• Task item: How many lines in the records below contain the word "MONTEVERDE"? State only that number.

(Page-level text extractions)
+ + + + + + +

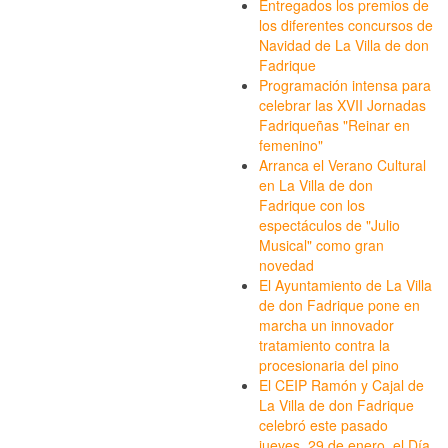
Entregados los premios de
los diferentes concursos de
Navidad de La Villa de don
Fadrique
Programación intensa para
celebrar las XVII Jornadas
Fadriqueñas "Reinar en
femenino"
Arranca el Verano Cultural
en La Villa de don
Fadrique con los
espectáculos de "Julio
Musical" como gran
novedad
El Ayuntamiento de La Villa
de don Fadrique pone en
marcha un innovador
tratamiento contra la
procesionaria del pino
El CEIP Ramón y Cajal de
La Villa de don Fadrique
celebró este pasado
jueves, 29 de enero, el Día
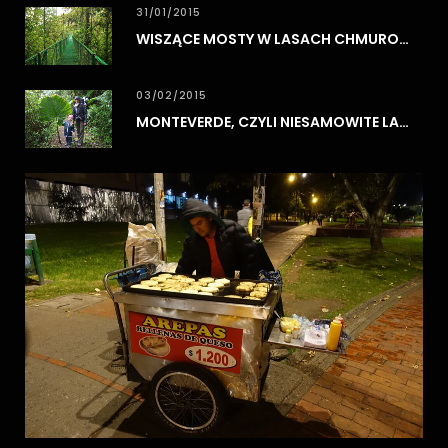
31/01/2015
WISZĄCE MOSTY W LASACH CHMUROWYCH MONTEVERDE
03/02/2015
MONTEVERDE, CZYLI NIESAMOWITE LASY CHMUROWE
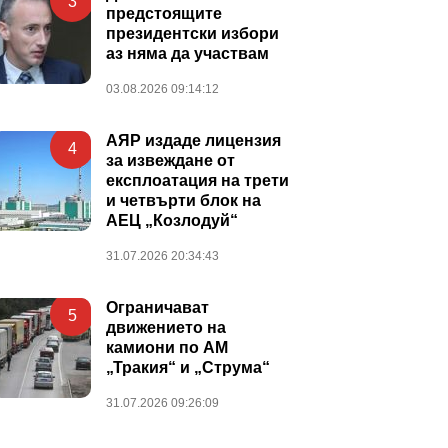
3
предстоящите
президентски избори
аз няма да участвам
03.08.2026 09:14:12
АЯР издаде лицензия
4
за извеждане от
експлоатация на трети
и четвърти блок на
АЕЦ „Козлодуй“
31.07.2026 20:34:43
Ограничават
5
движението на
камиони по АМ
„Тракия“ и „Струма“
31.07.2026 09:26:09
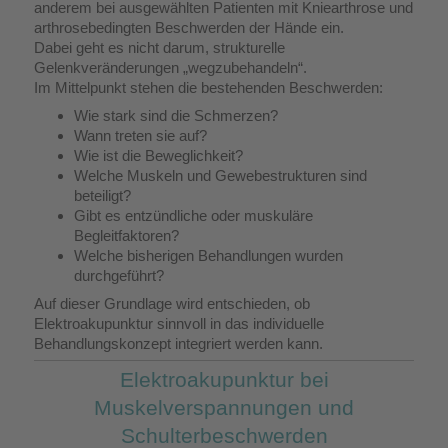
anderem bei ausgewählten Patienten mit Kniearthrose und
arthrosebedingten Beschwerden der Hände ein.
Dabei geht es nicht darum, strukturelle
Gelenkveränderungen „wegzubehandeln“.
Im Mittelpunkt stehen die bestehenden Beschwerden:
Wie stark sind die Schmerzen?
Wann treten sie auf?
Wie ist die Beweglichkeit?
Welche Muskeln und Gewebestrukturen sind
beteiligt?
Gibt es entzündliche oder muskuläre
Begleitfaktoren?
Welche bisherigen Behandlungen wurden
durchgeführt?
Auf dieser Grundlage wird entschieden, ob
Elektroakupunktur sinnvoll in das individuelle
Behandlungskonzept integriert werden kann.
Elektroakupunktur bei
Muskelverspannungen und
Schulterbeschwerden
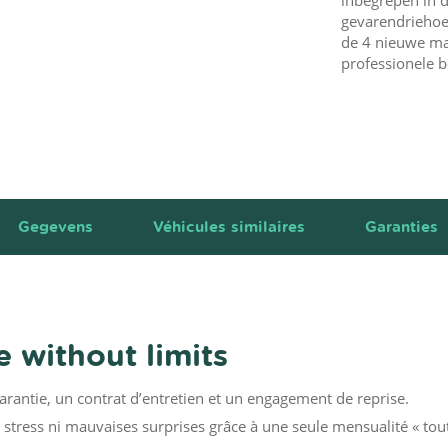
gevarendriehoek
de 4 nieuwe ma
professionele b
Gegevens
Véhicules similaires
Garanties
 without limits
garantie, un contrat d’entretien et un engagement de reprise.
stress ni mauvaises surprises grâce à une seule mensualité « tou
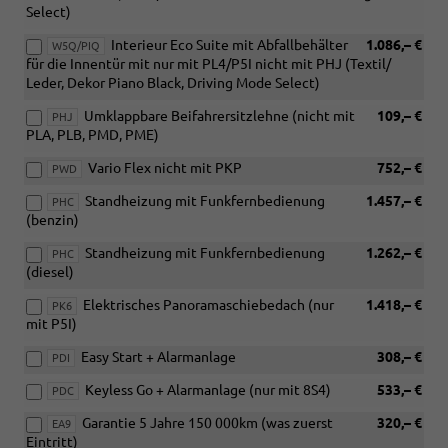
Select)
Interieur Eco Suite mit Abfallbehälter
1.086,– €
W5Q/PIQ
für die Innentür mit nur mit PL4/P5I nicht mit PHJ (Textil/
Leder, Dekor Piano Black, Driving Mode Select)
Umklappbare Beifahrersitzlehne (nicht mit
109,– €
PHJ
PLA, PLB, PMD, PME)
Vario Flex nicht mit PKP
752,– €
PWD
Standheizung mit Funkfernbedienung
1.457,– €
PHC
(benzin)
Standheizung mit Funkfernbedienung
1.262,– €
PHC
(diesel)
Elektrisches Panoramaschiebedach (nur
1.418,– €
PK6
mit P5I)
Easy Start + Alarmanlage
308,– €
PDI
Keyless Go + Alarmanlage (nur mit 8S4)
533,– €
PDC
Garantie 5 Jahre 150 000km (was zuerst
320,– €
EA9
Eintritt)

+ + + + + + +

• Output for this task: 2